Did PA Really Need Higher Taxes?

Yesterday, blogger for the Time Herald/State Senator Daylin Leach attacked ATR’s no-tax pledge and Sen. Orie for signing it a few years ago before voting to increase taxes as part of this budget. (HT GrassrootsPA).

Americans for Tax Reform offered a response, noting among other things, the lack of state spending transparency – which along with the Taxpayer Protection Pledge, is one of their major initiatives.

Leach then offered a rebuttal on taxes and spending, which I have three items to take issue with.

First, Leach claims that

[H]e [ATR’s Patrick Gleason] claims that there are “barriers” to knowing this information, which is my point exactly.

Uh, no. Gleason was referring to obstacles to getting information about where Pennsylvania tax dollars are spent. That is not Leach’s “point exactly”, or even tangentially. He says nothing about state spending transparency.

Second, Leach cites a poll which

[F]ound that a strong majority of Pennsylvanians support paying more taxes to avoid cuts in education and health care.

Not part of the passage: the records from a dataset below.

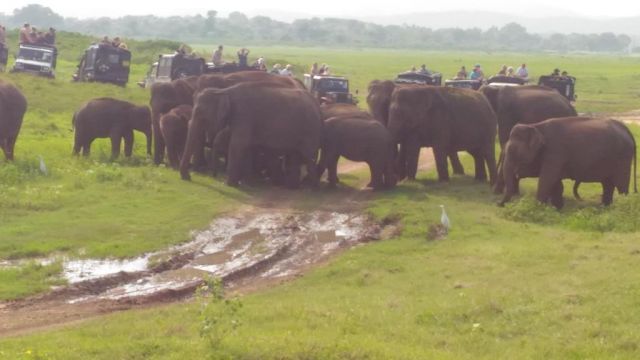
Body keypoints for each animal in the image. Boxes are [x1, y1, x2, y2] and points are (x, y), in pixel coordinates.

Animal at [180, 82, 322, 187]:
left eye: (200, 113)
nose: (188, 177)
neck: (224, 91)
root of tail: (316, 103)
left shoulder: (244, 115)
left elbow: (237, 145)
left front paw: (229, 184)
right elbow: (247, 147)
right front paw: (245, 183)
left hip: (310, 130)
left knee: (309, 157)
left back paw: (311, 188)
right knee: (295, 155)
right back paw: (291, 186)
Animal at [502, 116, 636, 208]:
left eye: (513, 152)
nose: (500, 205)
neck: (536, 126)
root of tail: (627, 130)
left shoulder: (555, 153)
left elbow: (547, 180)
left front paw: (538, 207)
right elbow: (556, 183)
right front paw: (557, 209)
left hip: (623, 158)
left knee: (621, 186)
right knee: (608, 184)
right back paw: (605, 209)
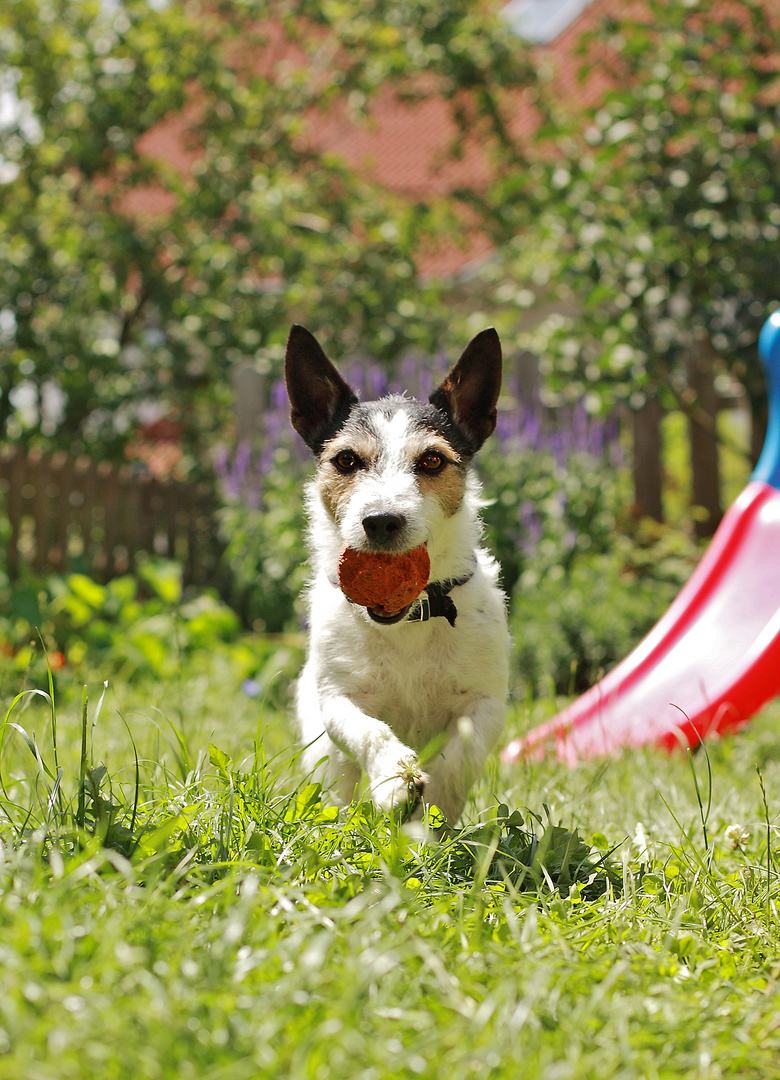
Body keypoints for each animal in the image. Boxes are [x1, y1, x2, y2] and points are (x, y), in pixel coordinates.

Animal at [283, 324, 507, 820]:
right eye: (346, 460)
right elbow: (369, 731)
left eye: (432, 460)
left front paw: (436, 800)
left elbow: (461, 756)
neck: (411, 619)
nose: (382, 521)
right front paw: (393, 779)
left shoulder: (486, 703)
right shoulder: (337, 699)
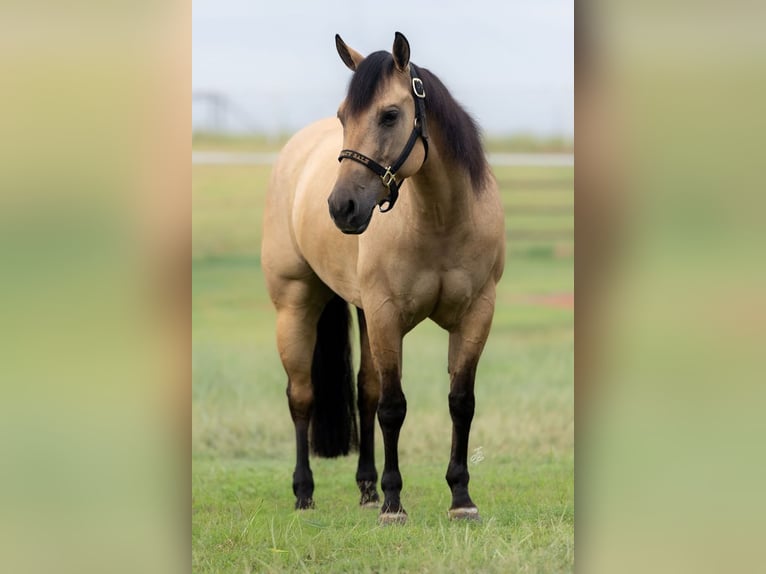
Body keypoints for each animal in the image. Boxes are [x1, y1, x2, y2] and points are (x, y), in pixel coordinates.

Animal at [261, 32, 505, 524]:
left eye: (390, 114)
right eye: (343, 116)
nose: (341, 207)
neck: (440, 220)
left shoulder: (477, 315)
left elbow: (460, 402)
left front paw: (461, 498)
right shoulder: (387, 315)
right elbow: (394, 408)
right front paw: (394, 504)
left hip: (361, 311)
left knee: (364, 394)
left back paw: (367, 489)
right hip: (296, 307)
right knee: (302, 397)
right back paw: (305, 493)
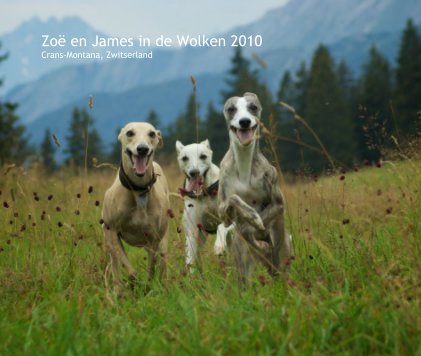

I’ve already written about this – but that poll also found voters preferred laying off state employees and cutting services to higher taxes. And the question he likes was a false one – none of the proposed budgets would have resulted in cuts for education or health care.

Finally, Leach pulls a “Washington Monument” ploy, writing

Similarly, while the government must, and should, and did make cuts, there are certain core functions like say…feeding the kids, that it must avoid cutting for the good of society.

Leach acts as though the budget debate in Pennsylvania was whether to raise taxes or starve children.

In reality, the state budget preserved hundreds of millions of dollars for corporate welfare, millions more for the Pittsburgh Penguins arena, million dollar marketing deals, fraud (and outright theft) in welfare, per-diems for lawmakers, funding for ACORN, and a multitude of other spending initiatives someone less critical than feeding kids.